TEXT
|---|
During the joke, he imitated a deaf person who confronted him for never including deaf people in his material as a comedian. It was a brilliant meta comment on the fear of comedians to offend people they regard as vulnerable, but in the process being exclusionary and implying that people with disabilities lack a sense of humour. He delivered it so well that it was simultaneously hilarious hearing his stilted speech and seeing him use sign language, while being made to think about when we are too politically correct. That, to me, is comedic brilliance. The joke was tinged with some awkwardness because we did not know how far he would go in his story about the deaf guy, and our penchant for dark humour might secretly have made us hope the comedian would get even more edgy, but Noah found the perfect balance between intelligent social commentary and sheer hilarious storytelling that could not be considered safe nor politically correct.
It can be done. It requires commitment to not be lazy as a creative and to take the power of the microphone seriously.
Rock was lazy and uncreative and ignored the power of his larger-than-life presence as a superstar comedian. It therefore makes no sense to praise him nor to defend him.
|---|
RECORD EXTRACTS
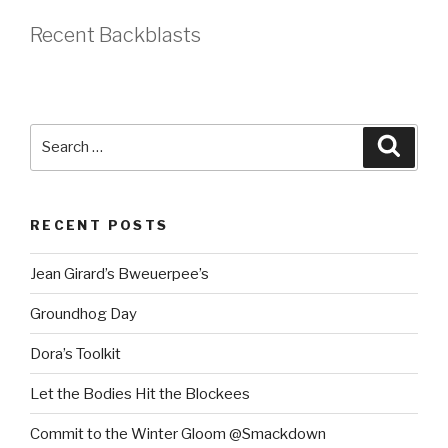
Recent Backblasts
Search
Searc
for:
RECENT POSTS
Jean Girard’s Bweuerpee’s
Groundhog Day
Dora’s Toolkit
Let the Bodies Hit the Blockees
Commit to the Winter Gloom @Smackdown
|---|
WHAT YOU SHOULD DO
Transcribe the passage from the text on comedy, starting at "Rock was lazy" and ending at "to defend him.".

ANSWER BOX
Rock was lazy and uncreative and ignored the power of his larger-than-life presence as a superstar comedian. It therefore makes no sense to praise him nor to defend him.